START Records shown

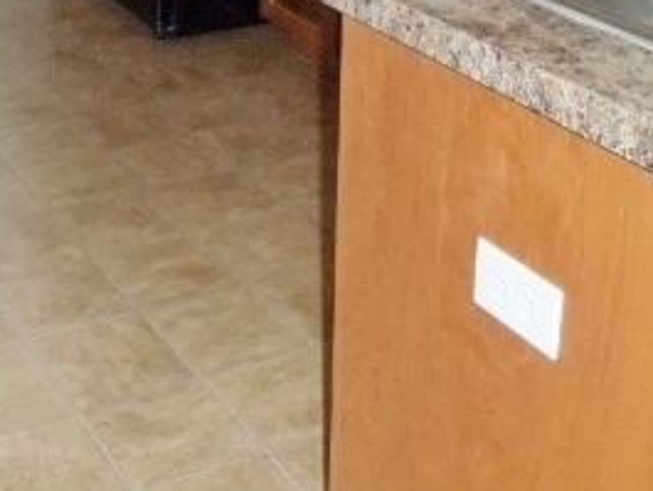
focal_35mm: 70
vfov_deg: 20.2
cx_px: 71
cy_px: -32
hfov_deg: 26.9
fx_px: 1321
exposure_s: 1/30
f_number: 3.4
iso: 160
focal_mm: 5.2
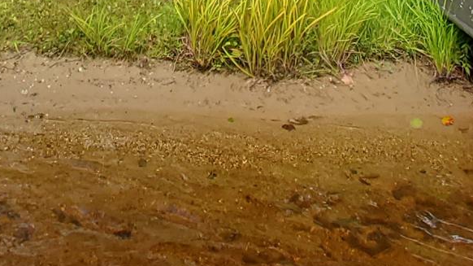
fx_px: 915
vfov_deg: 11.4
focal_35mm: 73
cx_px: 69
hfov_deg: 28.1
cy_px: -489
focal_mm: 1.8
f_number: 2.2
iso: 50
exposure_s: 1/399
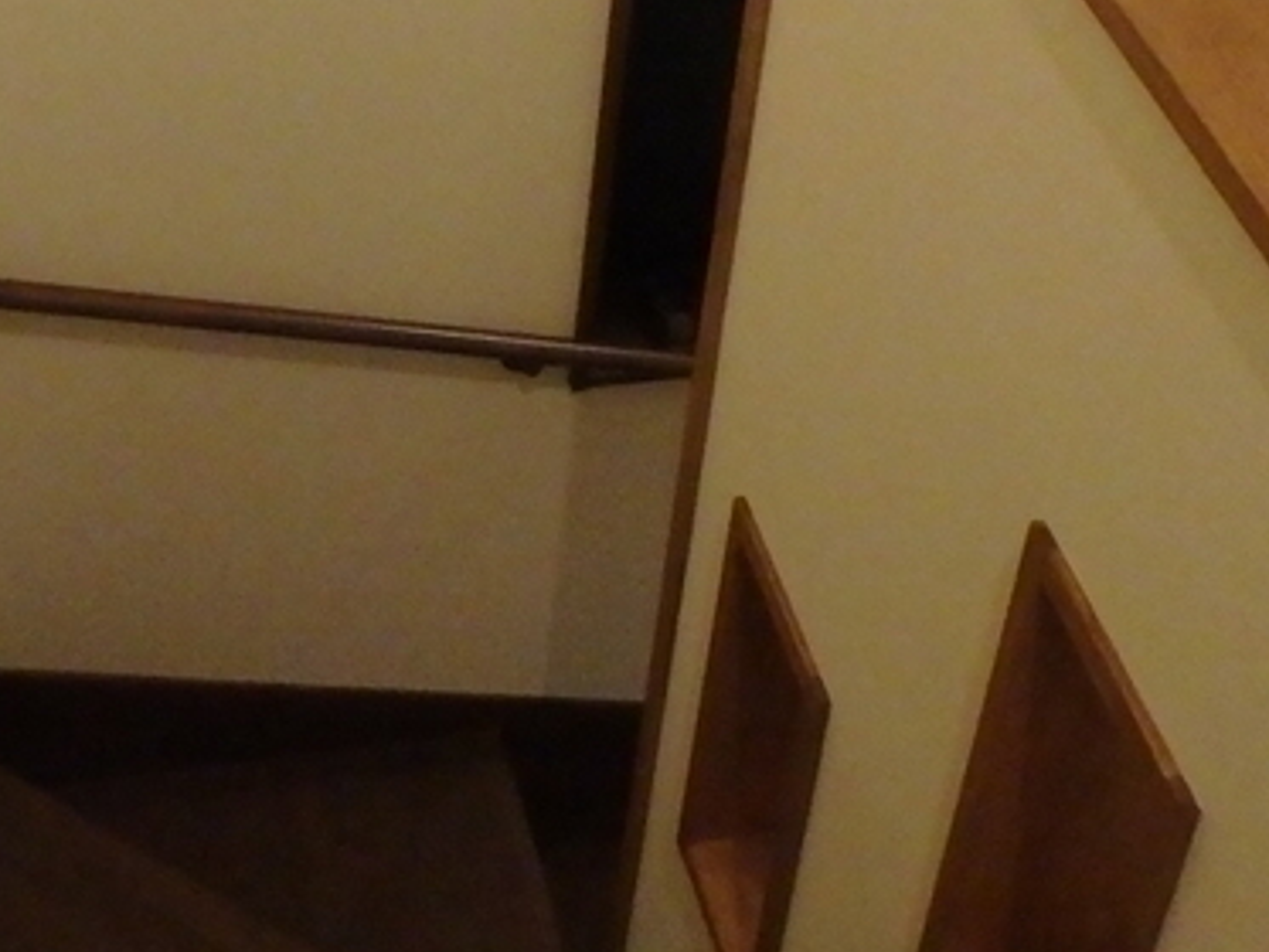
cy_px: 170
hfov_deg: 26.9
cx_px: 476
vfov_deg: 20.2
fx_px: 2640
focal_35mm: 72
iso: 800
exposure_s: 1/30
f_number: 3.5
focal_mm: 3.7
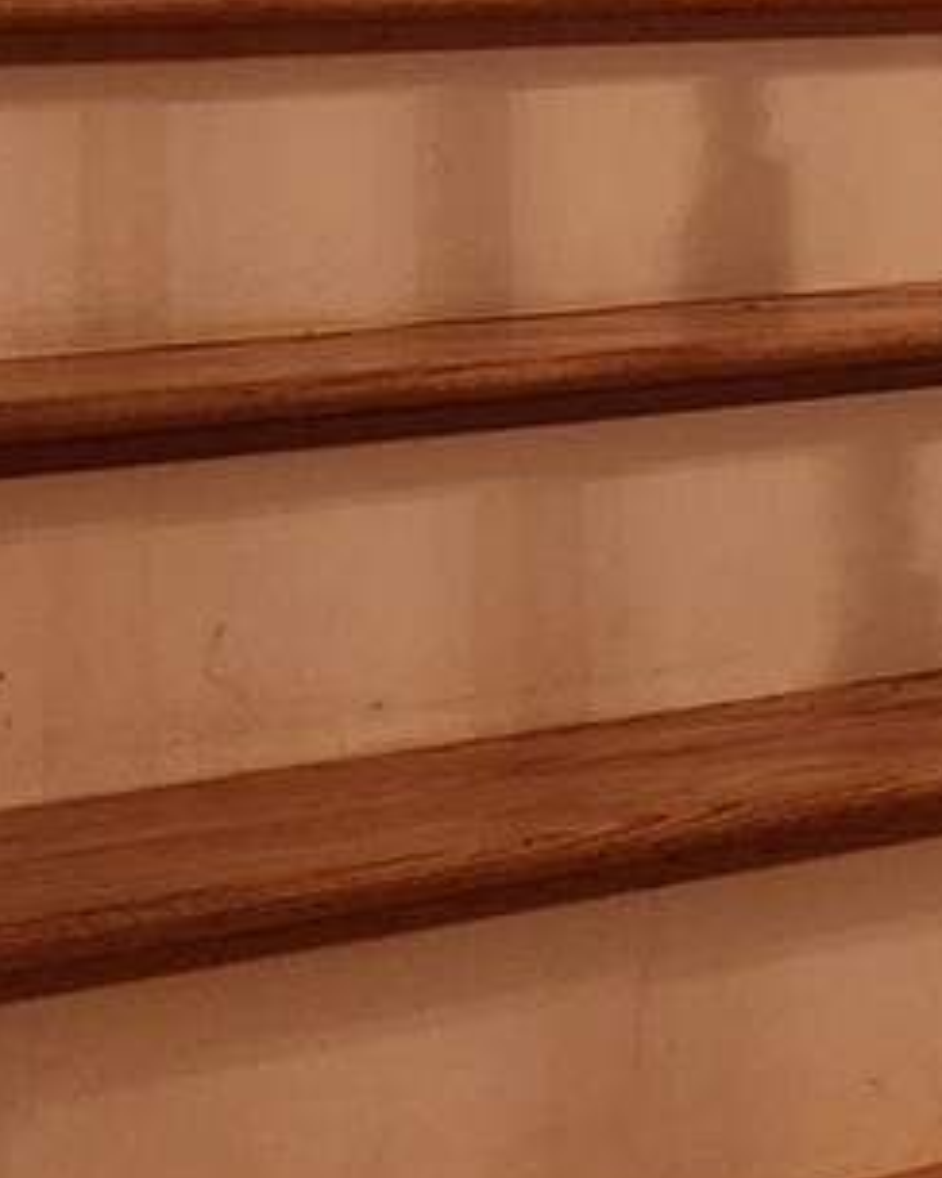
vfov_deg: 16.6
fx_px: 3938
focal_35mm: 113
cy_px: -73
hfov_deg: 12.3
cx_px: 1772
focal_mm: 5.4
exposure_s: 1/120
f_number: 1.8
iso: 800
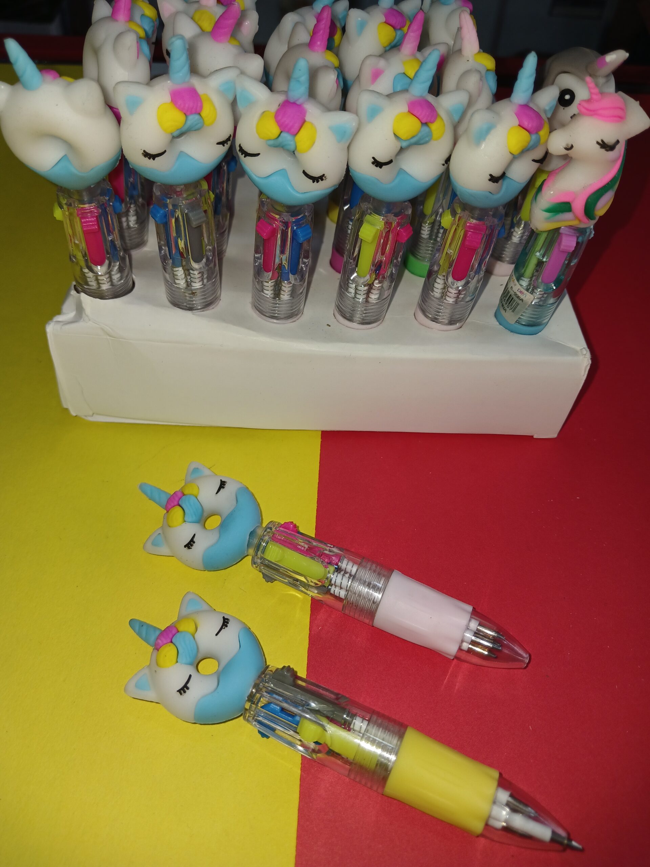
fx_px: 676
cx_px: 325
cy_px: 434
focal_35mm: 27
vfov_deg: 65.3
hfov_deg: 51.4
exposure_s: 1/106
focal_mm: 4
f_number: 1.8
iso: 20
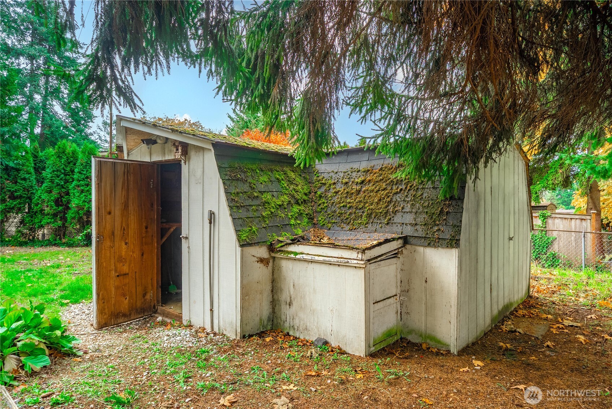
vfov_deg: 59.6
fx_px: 357
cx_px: 306
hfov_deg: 81.2
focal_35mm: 21
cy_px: 204
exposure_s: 1/30
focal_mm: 21
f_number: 7.1
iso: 125
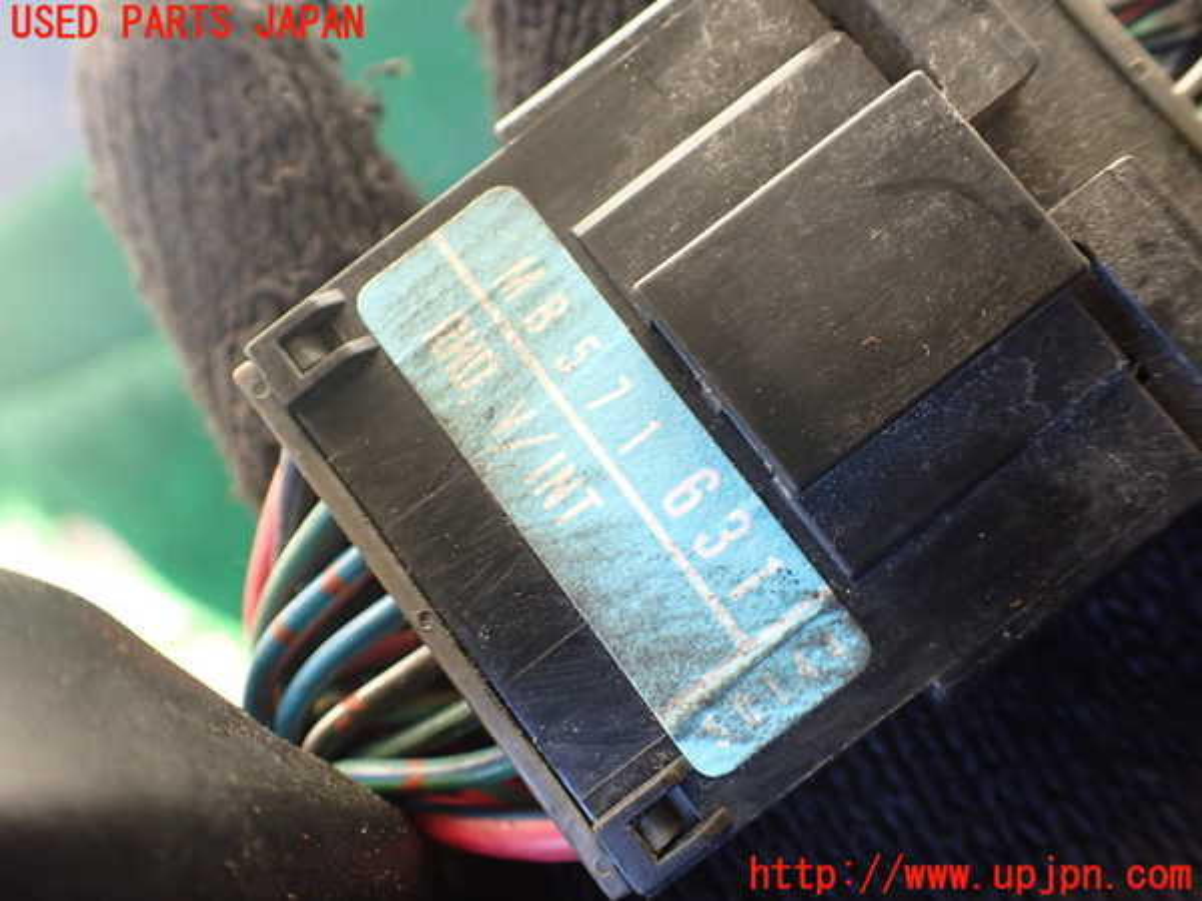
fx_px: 1042
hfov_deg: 60.0
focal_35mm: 30
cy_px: 450
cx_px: 601
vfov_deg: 46.8
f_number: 2.3
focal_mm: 5.4
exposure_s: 1/125
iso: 500
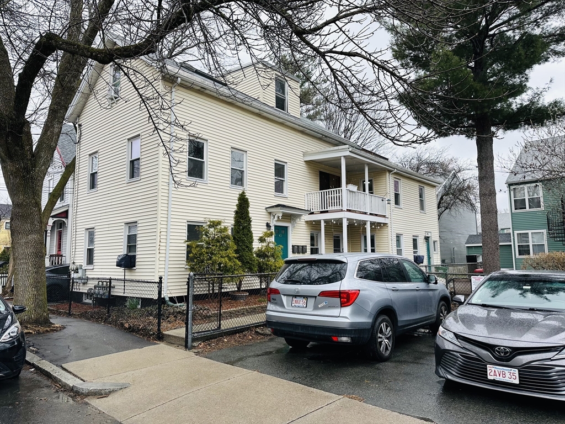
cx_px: 282
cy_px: 212
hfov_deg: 71.6
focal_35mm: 24
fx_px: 392
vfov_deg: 56.8
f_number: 1.78
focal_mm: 6.86
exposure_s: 1/467
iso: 80
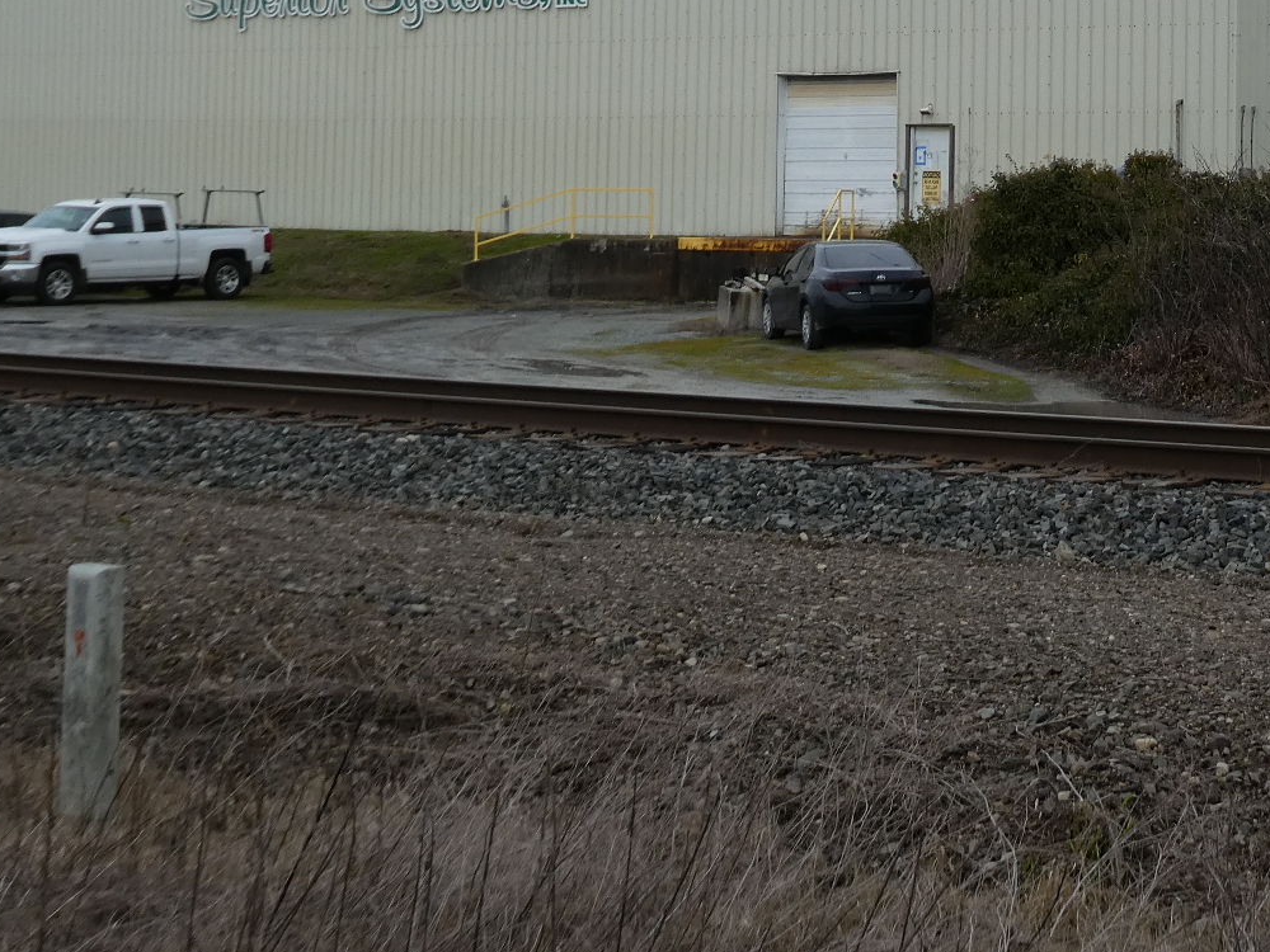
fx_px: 3522
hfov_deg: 20.0
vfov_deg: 15.2
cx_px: 1182
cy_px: 20
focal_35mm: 96
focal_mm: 7.2
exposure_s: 1/500
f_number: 3.8
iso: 80
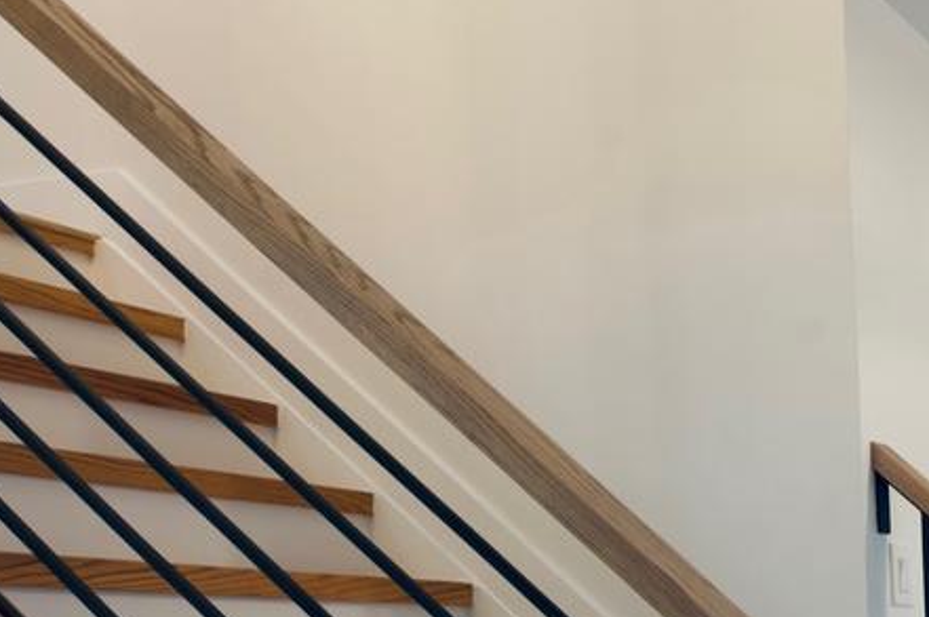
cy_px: 762
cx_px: 1302
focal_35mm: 49
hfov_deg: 29.4
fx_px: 1263
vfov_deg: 24.6
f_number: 8
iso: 100
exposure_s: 1/3
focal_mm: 15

END Records shown

▶ _Assigned task_
Can you repeat every record above exactly, apart from the pictures?

▶ _Reply_
focal_35mm: 70
vfov_deg: 20.2
cx_px: 71
cy_px: -32
hfov_deg: 26.9
fx_px: 1321
exposure_s: 1/30
f_number: 3.4
iso: 160
focal_mm: 5.2
fx_px: 915
vfov_deg: 11.4
focal_35mm: 73
cx_px: 69
hfov_deg: 28.1
cy_px: -489
focal_mm: 1.8
f_number: 2.2
iso: 50
exposure_s: 1/399
cy_px: 170
hfov_deg: 26.9
cx_px: 476
vfov_deg: 20.2
fx_px: 2640
focal_35mm: 72
iso: 800
exposure_s: 1/30
f_number: 3.5
focal_mm: 3.7
vfov_deg: 16.6
fx_px: 3938
focal_35mm: 113
cy_px: -73
hfov_deg: 12.3
cx_px: 1772
focal_mm: 5.4
exposure_s: 1/120
f_number: 1.8
iso: 800
fx_px: 676
cx_px: 325
cy_px: 434
focal_35mm: 27
vfov_deg: 65.3
hfov_deg: 51.4
exposure_s: 1/106
focal_mm: 4
f_number: 1.8
iso: 20
vfov_deg: 59.6
fx_px: 357
cx_px: 306
hfov_deg: 81.2
focal_35mm: 21
cy_px: 204
exposure_s: 1/30
focal_mm: 21
f_number: 7.1
iso: 125
fx_px: 1042
hfov_deg: 60.0
focal_35mm: 30
cy_px: 450
cx_px: 601
vfov_deg: 46.8
f_number: 2.3
focal_mm: 5.4
exposure_s: 1/125
iso: 500
cx_px: 282
cy_px: 212
hfov_deg: 71.6
focal_35mm: 24
fx_px: 392
vfov_deg: 56.8
f_number: 1.78
focal_mm: 6.86
exposure_s: 1/467
iso: 80
fx_px: 3522
hfov_deg: 20.0
vfov_deg: 15.2
cx_px: 1182
cy_px: 20
focal_35mm: 96
focal_mm: 7.2
exposure_s: 1/500
f_number: 3.8
iso: 80
cy_px: 762
cx_px: 1302
focal_35mm: 49
hfov_deg: 29.4
fx_px: 1263
vfov_deg: 24.6
f_number: 8
iso: 100
exposure_s: 1/3
focal_mm: 15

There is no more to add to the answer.